━━ Source data
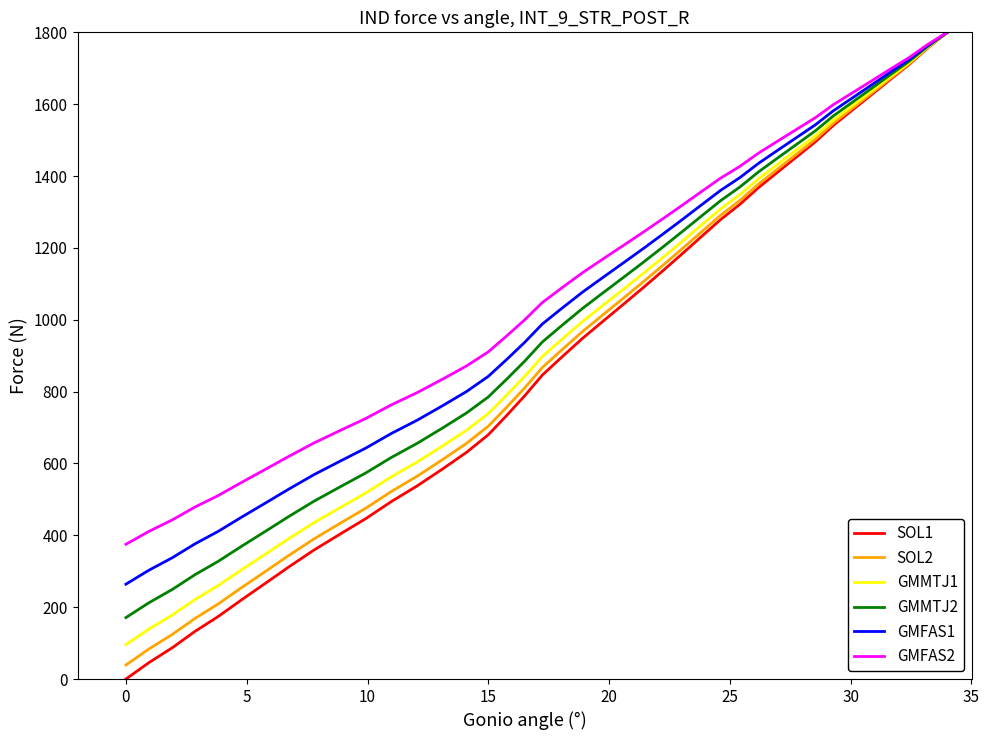

What is the difference between the maximum and minimum values in the GMFAS1 series?

1536.0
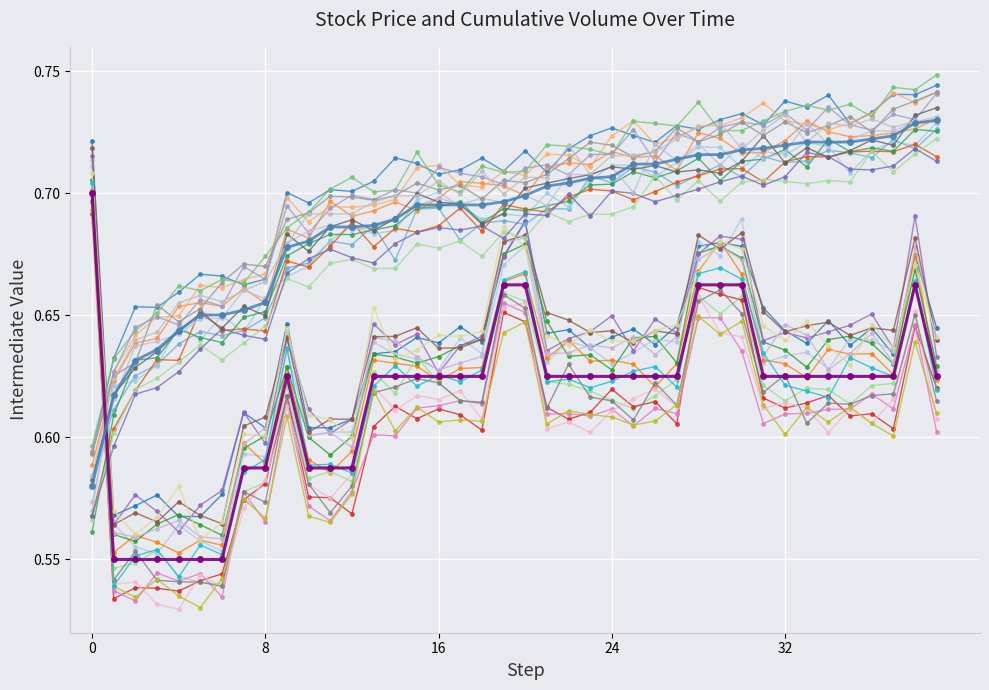

How many series are shown in this chart?

32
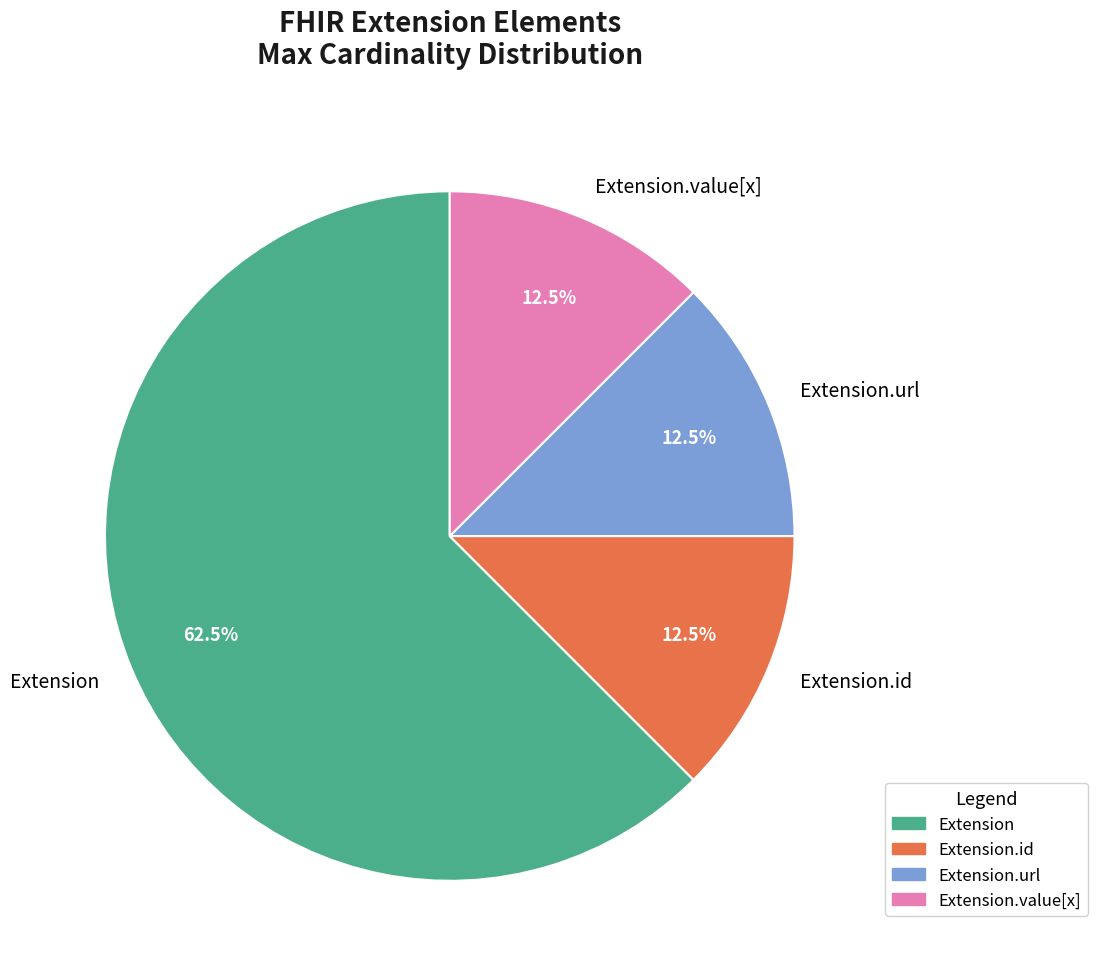

Is it true that Extension.url is 99% of the pie?

False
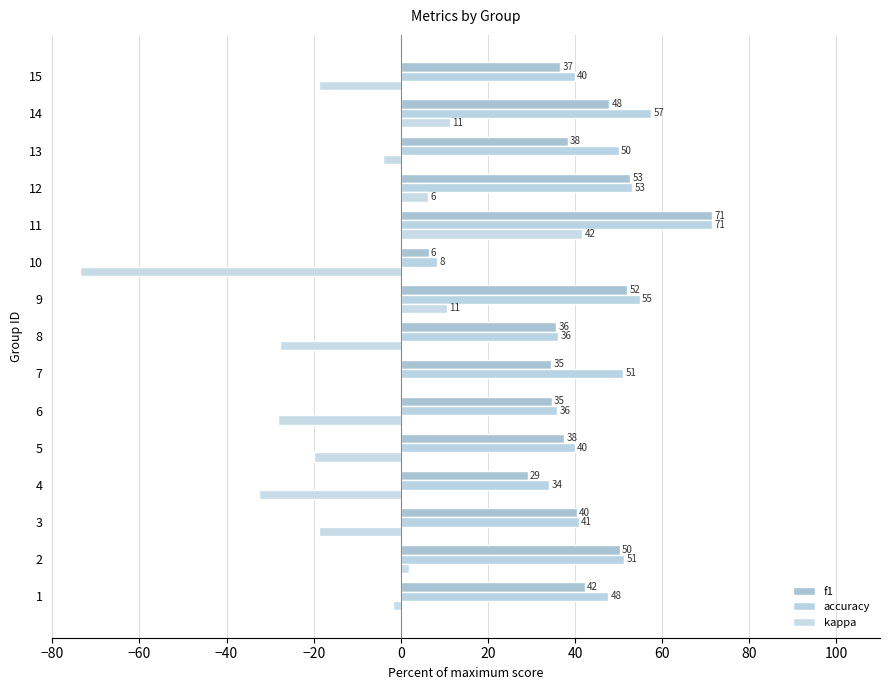

The value of kappa at 13 is 5.7. True or false?

False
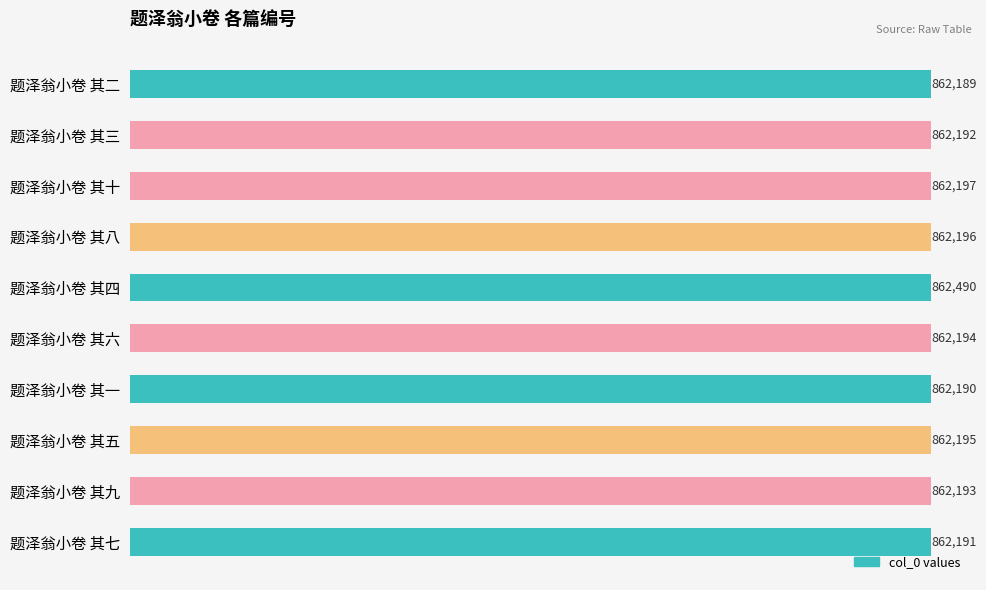

Rank the categories by value from highest to lowest.

题泽翁小卷 其四, 题泽翁小卷 其十, 题泽翁小卷 其八, 题泽翁小卷 其五, 题泽翁小卷 其六, 题泽翁小卷 其九, 题泽翁小卷 其三, 题泽翁小卷 其七, 题泽翁小卷 其一, 题泽翁小卷 其二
━━━━
▶ [Task description]
Write out the lines above word for word, starting at the first one and ending at the one that contains "Rank the categories", with both ends included. Leave the pictures out.

▶ [Exercise result]
What is the difference between the maximum and minimum values in the GMFAS1 series?

1536.0

How many series are shown in this chart?

32

Is it true that Extension.url is 99% of the pie?

False

The value of kappa at 13 is 5.7. True or false?

False

Rank the categories by value from highest to lowest.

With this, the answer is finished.